• [Task to carry out] Please give, word for word, the line containing "47: (669, 374, 0.56)" and every line that comes after it in the data below.

• [The records]
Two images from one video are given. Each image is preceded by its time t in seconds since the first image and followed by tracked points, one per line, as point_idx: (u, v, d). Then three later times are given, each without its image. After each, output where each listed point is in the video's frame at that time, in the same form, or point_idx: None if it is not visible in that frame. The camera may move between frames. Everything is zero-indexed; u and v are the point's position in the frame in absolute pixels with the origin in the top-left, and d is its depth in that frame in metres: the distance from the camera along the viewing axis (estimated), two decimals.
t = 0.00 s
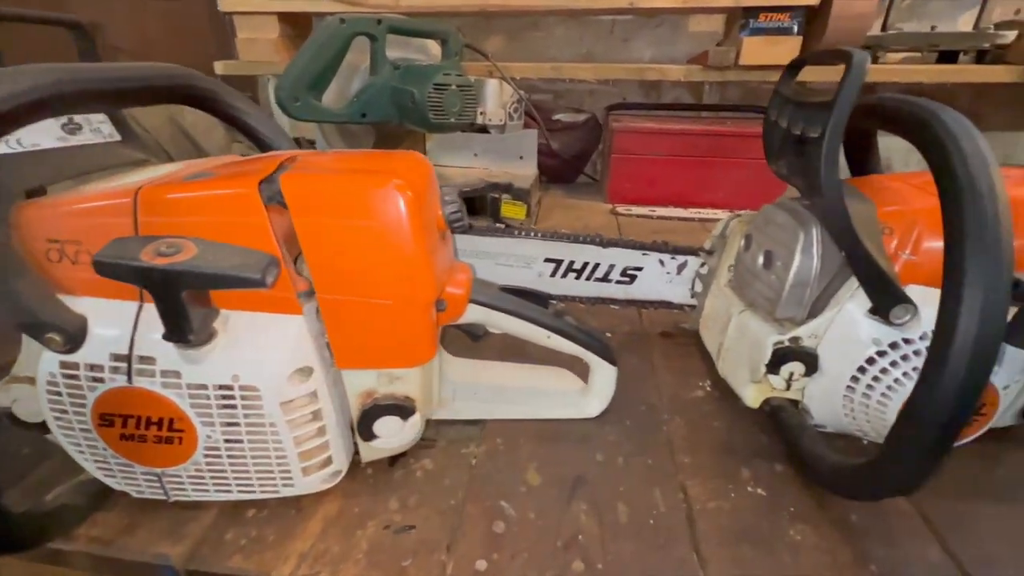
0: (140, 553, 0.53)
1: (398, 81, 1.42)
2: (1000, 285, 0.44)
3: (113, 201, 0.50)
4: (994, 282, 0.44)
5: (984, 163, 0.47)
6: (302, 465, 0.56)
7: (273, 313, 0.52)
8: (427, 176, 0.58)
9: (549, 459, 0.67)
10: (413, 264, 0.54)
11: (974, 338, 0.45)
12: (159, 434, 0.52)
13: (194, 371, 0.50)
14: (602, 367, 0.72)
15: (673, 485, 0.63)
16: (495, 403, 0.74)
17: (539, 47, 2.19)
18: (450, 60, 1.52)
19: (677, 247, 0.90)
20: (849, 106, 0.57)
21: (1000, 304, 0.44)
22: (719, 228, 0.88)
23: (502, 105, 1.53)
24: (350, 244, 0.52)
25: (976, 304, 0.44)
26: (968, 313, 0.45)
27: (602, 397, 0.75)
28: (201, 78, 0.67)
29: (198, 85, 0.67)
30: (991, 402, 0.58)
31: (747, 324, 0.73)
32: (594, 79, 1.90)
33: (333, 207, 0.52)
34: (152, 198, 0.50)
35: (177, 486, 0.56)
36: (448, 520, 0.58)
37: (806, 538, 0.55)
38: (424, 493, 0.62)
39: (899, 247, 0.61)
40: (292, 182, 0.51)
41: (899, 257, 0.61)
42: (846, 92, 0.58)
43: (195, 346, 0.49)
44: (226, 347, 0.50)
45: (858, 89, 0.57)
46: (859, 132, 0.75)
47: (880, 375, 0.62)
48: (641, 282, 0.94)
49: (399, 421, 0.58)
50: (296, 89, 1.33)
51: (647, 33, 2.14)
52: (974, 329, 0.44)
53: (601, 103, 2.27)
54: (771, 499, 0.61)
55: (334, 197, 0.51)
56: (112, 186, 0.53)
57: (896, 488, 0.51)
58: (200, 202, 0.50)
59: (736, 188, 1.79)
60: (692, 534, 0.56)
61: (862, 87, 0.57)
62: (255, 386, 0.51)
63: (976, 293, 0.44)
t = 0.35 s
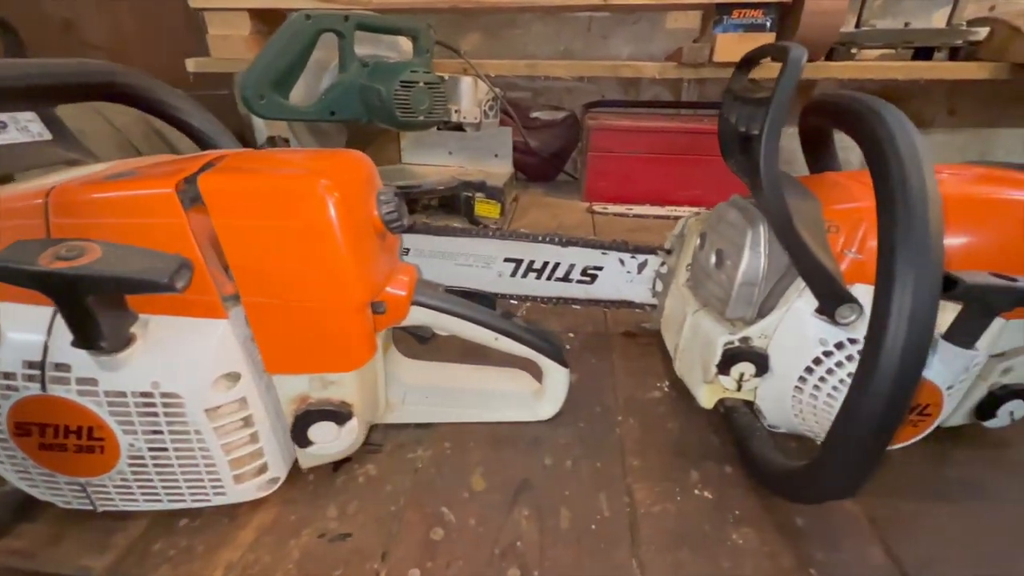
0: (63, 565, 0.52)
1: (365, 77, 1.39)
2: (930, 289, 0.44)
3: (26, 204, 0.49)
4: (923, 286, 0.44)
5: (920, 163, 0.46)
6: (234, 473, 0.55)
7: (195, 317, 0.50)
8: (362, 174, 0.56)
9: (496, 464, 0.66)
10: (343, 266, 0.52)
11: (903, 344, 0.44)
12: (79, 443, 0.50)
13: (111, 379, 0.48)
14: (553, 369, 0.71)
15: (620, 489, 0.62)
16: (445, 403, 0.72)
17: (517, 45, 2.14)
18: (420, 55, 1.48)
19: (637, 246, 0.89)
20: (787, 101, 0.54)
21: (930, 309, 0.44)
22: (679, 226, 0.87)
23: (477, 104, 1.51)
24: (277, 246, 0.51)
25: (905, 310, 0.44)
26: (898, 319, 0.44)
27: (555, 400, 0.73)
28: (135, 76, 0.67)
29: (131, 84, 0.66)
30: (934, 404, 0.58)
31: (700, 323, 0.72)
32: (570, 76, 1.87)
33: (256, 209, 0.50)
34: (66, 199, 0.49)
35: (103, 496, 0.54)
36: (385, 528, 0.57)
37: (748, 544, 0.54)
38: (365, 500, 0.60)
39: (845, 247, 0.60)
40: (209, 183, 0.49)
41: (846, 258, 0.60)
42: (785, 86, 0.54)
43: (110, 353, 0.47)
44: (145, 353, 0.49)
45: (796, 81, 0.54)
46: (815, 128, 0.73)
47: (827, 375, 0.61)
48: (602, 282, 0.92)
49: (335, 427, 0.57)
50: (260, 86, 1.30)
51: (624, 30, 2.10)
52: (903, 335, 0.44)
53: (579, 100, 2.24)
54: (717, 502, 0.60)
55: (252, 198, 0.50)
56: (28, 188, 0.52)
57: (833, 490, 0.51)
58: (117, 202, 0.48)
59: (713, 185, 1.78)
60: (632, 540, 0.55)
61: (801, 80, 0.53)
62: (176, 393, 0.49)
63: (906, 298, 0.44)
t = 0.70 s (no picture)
0: None
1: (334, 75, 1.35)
2: (856, 289, 0.42)
3: None
4: (849, 286, 0.42)
5: (848, 161, 0.45)
6: (159, 482, 0.54)
7: (112, 322, 0.49)
8: (292, 176, 0.55)
9: (440, 469, 0.65)
10: (263, 269, 0.50)
11: (830, 344, 0.43)
12: None
13: (22, 388, 0.47)
14: (502, 372, 0.70)
15: (562, 494, 0.61)
16: (392, 406, 0.71)
17: (495, 42, 2.07)
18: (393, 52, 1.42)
19: (596, 246, 0.87)
20: (718, 99, 0.53)
21: (857, 309, 0.43)
22: (636, 225, 0.86)
23: (453, 102, 1.46)
24: (194, 249, 0.49)
25: (830, 310, 0.43)
26: (823, 320, 0.43)
27: (505, 402, 0.72)
28: (66, 75, 0.65)
29: (62, 84, 0.65)
30: (877, 406, 0.57)
31: (650, 324, 0.71)
32: (546, 74, 1.84)
33: (170, 212, 0.49)
34: None
35: (26, 507, 0.53)
36: (318, 536, 0.56)
37: (685, 549, 0.54)
38: (301, 507, 0.59)
39: (788, 248, 0.60)
40: (124, 183, 0.48)
41: (788, 258, 0.59)
42: (717, 83, 0.53)
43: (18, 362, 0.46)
44: (57, 360, 0.47)
45: (728, 79, 0.52)
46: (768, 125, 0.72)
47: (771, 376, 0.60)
48: (561, 282, 0.91)
49: (266, 432, 0.56)
50: (225, 83, 1.28)
51: (603, 28, 2.04)
52: (828, 336, 0.43)
53: (559, 99, 2.21)
54: (659, 506, 0.59)
55: (166, 200, 0.48)
56: None
57: (770, 494, 0.50)
58: (28, 203, 0.47)
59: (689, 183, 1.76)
60: (569, 546, 0.54)
61: (732, 77, 0.52)
62: (91, 400, 0.48)
63: (832, 298, 0.43)
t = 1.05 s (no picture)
0: None
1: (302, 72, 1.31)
2: (788, 283, 0.41)
3: None
4: (782, 281, 0.41)
5: (781, 153, 0.44)
6: (85, 488, 0.52)
7: (30, 323, 0.48)
8: (223, 171, 0.53)
9: (386, 472, 0.63)
10: (186, 268, 0.49)
11: (762, 341, 0.41)
12: None
13: None
14: (453, 373, 0.69)
15: (508, 496, 0.59)
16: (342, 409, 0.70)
17: (476, 39, 2.02)
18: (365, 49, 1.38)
19: (557, 243, 0.86)
20: (657, 91, 0.51)
21: (789, 304, 0.41)
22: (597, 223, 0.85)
23: (430, 98, 1.38)
24: (113, 246, 0.48)
25: (762, 308, 0.41)
26: (755, 319, 0.41)
27: (458, 403, 0.71)
28: None
29: None
30: (827, 405, 0.56)
31: (605, 323, 0.70)
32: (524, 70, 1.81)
33: (87, 209, 0.47)
34: None
35: None
36: (253, 543, 0.54)
37: (627, 554, 0.52)
38: (239, 513, 0.58)
39: (737, 246, 0.58)
40: (38, 179, 0.46)
41: (737, 256, 0.58)
42: (656, 76, 0.52)
43: None
44: None
45: (666, 71, 0.51)
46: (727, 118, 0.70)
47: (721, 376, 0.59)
48: (524, 280, 0.90)
49: (197, 436, 0.54)
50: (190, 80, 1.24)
51: (583, 25, 1.98)
52: (759, 335, 0.41)
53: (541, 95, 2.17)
54: (607, 509, 0.58)
55: (83, 196, 0.47)
56: None
57: (712, 496, 0.48)
58: None
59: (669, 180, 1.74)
60: (509, 551, 0.53)
61: (670, 70, 0.51)
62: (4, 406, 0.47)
63: (763, 293, 0.41)
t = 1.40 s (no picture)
0: None
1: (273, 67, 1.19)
2: (713, 281, 0.39)
3: None
4: (706, 278, 0.39)
5: (710, 146, 0.43)
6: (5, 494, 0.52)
7: None
8: (145, 168, 0.51)
9: (328, 475, 0.62)
10: (101, 267, 0.47)
11: (689, 341, 0.40)
12: None
13: None
14: (402, 374, 0.67)
15: (449, 501, 0.58)
16: (289, 411, 0.68)
17: (455, 35, 1.79)
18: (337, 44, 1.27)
19: (516, 240, 0.84)
20: (590, 82, 0.49)
21: (715, 302, 0.40)
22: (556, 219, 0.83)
23: (406, 94, 1.26)
24: (25, 245, 0.46)
25: (687, 307, 0.39)
26: (681, 318, 0.40)
27: (408, 404, 0.69)
28: None
29: None
30: (772, 406, 0.55)
31: (558, 322, 0.68)
32: (501, 65, 1.76)
33: None
34: None
35: None
36: (182, 550, 0.53)
37: (564, 560, 0.51)
38: (171, 518, 0.56)
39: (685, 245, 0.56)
40: None
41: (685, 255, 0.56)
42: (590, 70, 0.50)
43: None
44: None
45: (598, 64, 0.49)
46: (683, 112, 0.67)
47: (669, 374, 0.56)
48: (484, 278, 0.88)
49: (121, 441, 0.52)
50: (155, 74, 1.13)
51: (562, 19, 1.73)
52: (686, 335, 0.40)
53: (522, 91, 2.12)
54: (550, 513, 0.56)
55: None
56: None
57: (648, 499, 0.47)
58: None
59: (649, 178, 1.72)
60: (443, 558, 0.51)
61: (603, 62, 0.49)
62: None
63: (687, 292, 0.40)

• [Solution to this problem]
47: (669, 374, 0.56)
48: (484, 278, 0.88)
49: (121, 441, 0.52)
50: (155, 74, 1.13)
51: (562, 19, 1.73)
52: (686, 335, 0.40)
53: (522, 91, 2.12)
54: (550, 513, 0.56)
55: None
56: None
57: (648, 499, 0.47)
58: None
59: (649, 178, 1.72)
60: (443, 558, 0.51)
61: (603, 62, 0.49)
62: None
63: (687, 292, 0.40)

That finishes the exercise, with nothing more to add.